WORK TO COMPLETE :: Pictures are not part of the copy; retype all the records below exactly.

PROVIDED MATERIAL ::

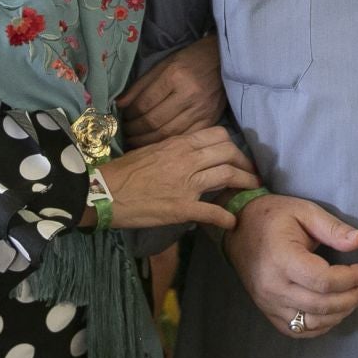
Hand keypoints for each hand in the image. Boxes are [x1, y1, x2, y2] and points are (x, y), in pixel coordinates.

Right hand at [96, 125, 257, 229]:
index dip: (233, 145)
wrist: (103, 191)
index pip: (218, 135)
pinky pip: (212, 212)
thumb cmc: (123, 172)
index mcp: (178, 144)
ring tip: (253, 190)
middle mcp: (187, 159)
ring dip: (246, 183)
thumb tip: (192, 154)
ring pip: (228, 175)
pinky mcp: (182, 208)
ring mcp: (186, 184)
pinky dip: (226, 218)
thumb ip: (175, 151)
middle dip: (246, 163)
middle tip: (251, 173)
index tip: (237, 155)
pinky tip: (232, 222)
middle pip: (229, 152)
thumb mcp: (152, 151)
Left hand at [118, 36, 225, 146]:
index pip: (145, 103)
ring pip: (168, 134)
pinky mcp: (210, 120)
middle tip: (125, 135)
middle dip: (135, 131)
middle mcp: (189, 94)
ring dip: (147, 141)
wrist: (222, 61)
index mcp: (175, 76)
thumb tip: (119, 105)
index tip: (122, 120)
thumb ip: (141, 86)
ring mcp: (201, 109)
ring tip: (135, 142)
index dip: (129, 116)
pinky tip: (156, 145)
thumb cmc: (189, 61)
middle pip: (154, 121)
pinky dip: (167, 144)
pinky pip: (184, 138)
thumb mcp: (162, 65)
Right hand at [223, 194, 357, 338]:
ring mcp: (268, 303)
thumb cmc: (273, 217)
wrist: (238, 229)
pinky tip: (337, 311)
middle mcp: (273, 287)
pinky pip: (298, 330)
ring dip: (342, 312)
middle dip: (354, 297)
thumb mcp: (304, 211)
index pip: (323, 281)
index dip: (352, 279)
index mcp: (282, 259)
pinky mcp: (268, 311)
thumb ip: (333, 228)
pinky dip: (322, 325)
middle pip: (322, 305)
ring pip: (312, 322)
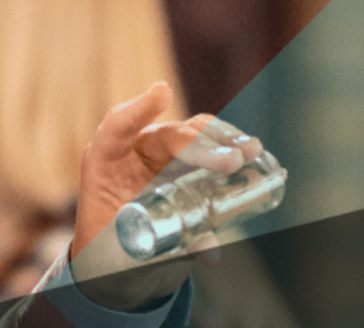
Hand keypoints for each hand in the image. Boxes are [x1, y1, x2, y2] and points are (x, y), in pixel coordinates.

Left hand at [68, 82, 264, 309]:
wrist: (119, 270)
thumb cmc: (108, 255)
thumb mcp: (116, 254)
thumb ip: (157, 248)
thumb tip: (206, 247)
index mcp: (106, 164)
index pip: (117, 128)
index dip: (138, 110)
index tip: (163, 94)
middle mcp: (135, 154)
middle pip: (170, 135)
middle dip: (203, 144)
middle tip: (233, 160)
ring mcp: (163, 161)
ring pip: (196, 137)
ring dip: (225, 141)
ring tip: (251, 151)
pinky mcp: (188, 173)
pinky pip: (213, 159)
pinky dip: (235, 161)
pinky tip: (258, 166)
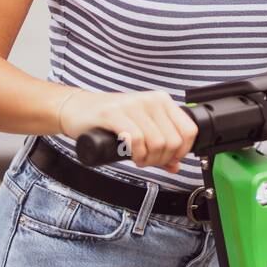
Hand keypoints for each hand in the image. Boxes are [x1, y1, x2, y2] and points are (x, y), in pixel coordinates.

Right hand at [58, 89, 198, 173]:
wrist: (77, 109)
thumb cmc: (110, 120)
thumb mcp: (141, 129)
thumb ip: (159, 146)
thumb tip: (176, 166)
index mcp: (162, 100)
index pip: (189, 130)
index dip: (182, 151)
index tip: (169, 159)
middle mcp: (151, 100)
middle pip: (173, 141)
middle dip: (162, 159)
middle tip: (148, 161)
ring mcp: (133, 105)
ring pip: (157, 142)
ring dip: (148, 159)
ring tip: (138, 159)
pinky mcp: (114, 113)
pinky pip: (136, 139)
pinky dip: (136, 154)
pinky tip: (131, 156)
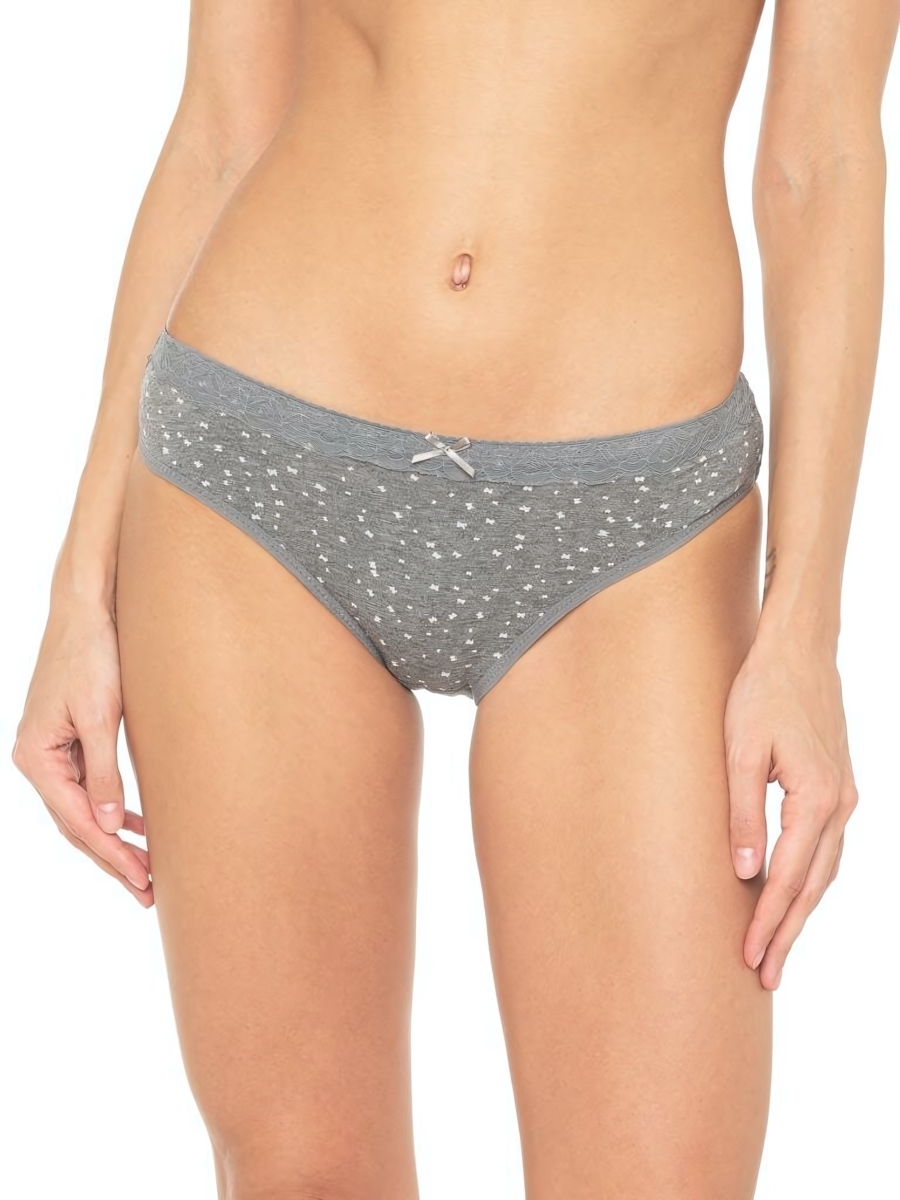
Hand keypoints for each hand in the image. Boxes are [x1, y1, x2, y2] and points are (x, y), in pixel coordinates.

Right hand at [12, 600, 153, 906]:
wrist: (86, 610)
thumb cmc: (92, 656)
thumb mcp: (101, 717)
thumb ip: (104, 773)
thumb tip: (110, 826)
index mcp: (36, 757)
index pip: (78, 821)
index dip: (112, 855)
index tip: (143, 880)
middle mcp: (37, 759)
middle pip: (77, 825)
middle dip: (113, 859)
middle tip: (148, 891)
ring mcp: (50, 751)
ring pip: (82, 811)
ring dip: (113, 841)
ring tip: (145, 871)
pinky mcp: (68, 741)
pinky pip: (87, 789)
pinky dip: (111, 811)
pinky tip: (136, 826)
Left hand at [723, 631, 856, 989]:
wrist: (799, 651)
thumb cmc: (763, 693)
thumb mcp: (739, 749)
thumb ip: (741, 812)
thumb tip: (743, 872)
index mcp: (816, 798)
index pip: (788, 877)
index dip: (768, 921)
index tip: (749, 957)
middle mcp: (840, 805)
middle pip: (813, 886)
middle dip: (788, 933)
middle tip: (764, 977)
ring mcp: (845, 798)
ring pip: (824, 872)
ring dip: (799, 912)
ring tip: (776, 951)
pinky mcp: (838, 789)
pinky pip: (826, 850)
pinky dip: (809, 881)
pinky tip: (791, 898)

ANSWER TO THIS EXERCISE ::
Hand keypoints for each hand in the image. Boxes are [x1, y1, x2, y2] and points are (x, y), in pixel coordinates.

Right hand at [96, 125, 257, 229]:
index dip: (233, 145)
wrist: (103, 191)
index pip: (218, 135)
pinky pip: (212, 212)
thumb cmc: (123, 172)
index mcp: (178, 144)
ring tip: (253, 190)
middle mcp: (187, 159)
ring dip: (246, 183)
thumb tip: (192, 154)
ring pip: (228, 175)
pinky mcp: (182, 208)
ring mcp: (186, 184)
pinky dip: (226, 218)
thumb ip: (175, 151)
middle dip: (246, 163)
middle tip: (251, 173)
index tip: (237, 155)
pinky tip: (232, 222)
middle pip: (229, 152)
thumb mcp: (152, 151)
Left hand at [118, 36, 225, 146]:
index pip: (145, 103)
ring pip: (168, 134)
pinky mcp: (210, 120)
middle tip: (125, 135)
middle dip: (135, 131)
middle mcp: (189, 94)
ring dip: (147, 141)
wrist: (222, 61)
index mcp: (175, 76)
thumb tip: (119, 105)
index tip: (122, 120)
thumb ip: (141, 86)
ring mcp: (201, 109)
ring tip: (135, 142)
index dip: (129, 116)
pinky tip: (156, 145)
thumb cmc: (189, 61)
middle pip: (154, 121)
pinky dip: (167, 144)
pinky pip: (184, 138)
thumb mcp: (162, 65)
Right hand at [223, 194, 357, 338]:
ring mcp: (268, 303)
thumb cmc: (273, 217)
wrist: (238, 229)
pinky tip: (337, 311)
middle mcp: (273, 287)
pinky pip: (298, 330)
ring dip: (342, 312)
middle dip: (354, 297)
thumb mcp: (304, 211)
index pip: (323, 281)
index dip: (352, 279)
index mcp: (282, 259)
pinky mcp: (268, 311)
thumb ip: (333, 228)
pinky dip: (322, 325)
middle pip: (322, 305)
ring pip: (312, 322)
Hand keypoints for each hand in the image. Boxes are [x1, y1, x2, y2] and points are (x, y), in pixel coordinates.

Left hand at [68, 82, 264, 309]:
wrist: (119, 270)
thumb cmc: (108, 255)
thumb mcp: (116, 254)
thumb ip: (157, 248)
thumb tip: (206, 247)
index mcp: (106, 164)
index pip: (117, 128)
index dip: (138, 110)
index tip: (163, 94)
middle mcp: (135, 154)
middle pip: (170, 135)
middle dip: (203, 144)
middle tip: (233, 160)
ring mcp: (163, 161)
ring pip: (196, 137)
ring dip: (225, 141)
ring tip: (251, 151)
pinky mcp: (188, 173)
pinky pip: (213, 159)
pinky dip: (235, 161)
pinky tip: (258, 166)
Hand keypoints for each hand in the image. Boxes are [x1, y1, x2, y2] and points are (x, y), in pixel coordinates.

Right hand at [58, 89, 198, 173]:
wrist: (77, 109)
thumb cmc: (110, 120)
thumb mcp: (141, 129)
thumb ip: (159, 146)
thumb tip: (176, 166)
index mcp: (162, 100)
index pip: (189, 130)
index dip: (182, 151)
index tip: (169, 159)
middle mcp: (151, 100)
middle pip: (173, 141)
middle dip: (162, 159)
middle tip: (148, 161)
ring mcp: (133, 105)
ring pip: (157, 142)
ring dip: (148, 159)
ring tip: (138, 159)
pinky mcp: (114, 113)
pinky pip: (136, 139)
pinky dip: (136, 154)
pinky tip: (131, 156)
Hand keypoints for each hand in the image. Boxes are [x1, y1, x2, y2] and points are (x, y), in pixel coordinates.

Right hand at [12, 600, 153, 906]:
wrist: (86, 610)
thumb cmc: (92, 656)
thumb mcp: (101, 717)
thumb ip: (104, 773)
thumb tip: (110, 826)
index mcp: (36, 757)
index pip: (78, 821)
index dip: (112, 855)
index tip: (143, 880)
middle mcp: (37, 759)
middle pip: (77, 825)
middle dip: (113, 859)
middle tip: (148, 891)
ring mcp: (50, 751)
ring pip: (82, 811)
ring dip: (113, 841)
ring tip: (145, 871)
pinky mcp: (68, 741)
pinky pip: (87, 789)
pinky dip: (111, 811)
pinky tip: (136, 826)
Left hand at [723, 631, 856, 989]:
wrist: (799, 651)
thumb cmc: (763, 693)
thumb mcp: (739, 749)
thumb ip: (741, 812)
thumb tip: (743, 872)
index mcp: (816, 798)
index pip: (788, 877)
index dip: (768, 921)
index tip: (749, 957)
middle mcp: (840, 805)
middle pip: (813, 886)
middle dip: (788, 933)
middle tip: (764, 977)
ring mcp: (845, 798)
ring pip: (824, 872)
ring dip: (799, 912)
ring tip: (776, 951)
pinky mcp: (838, 789)
pinky pip: (826, 850)
pinky dip: (809, 881)
pinky tip: (791, 898)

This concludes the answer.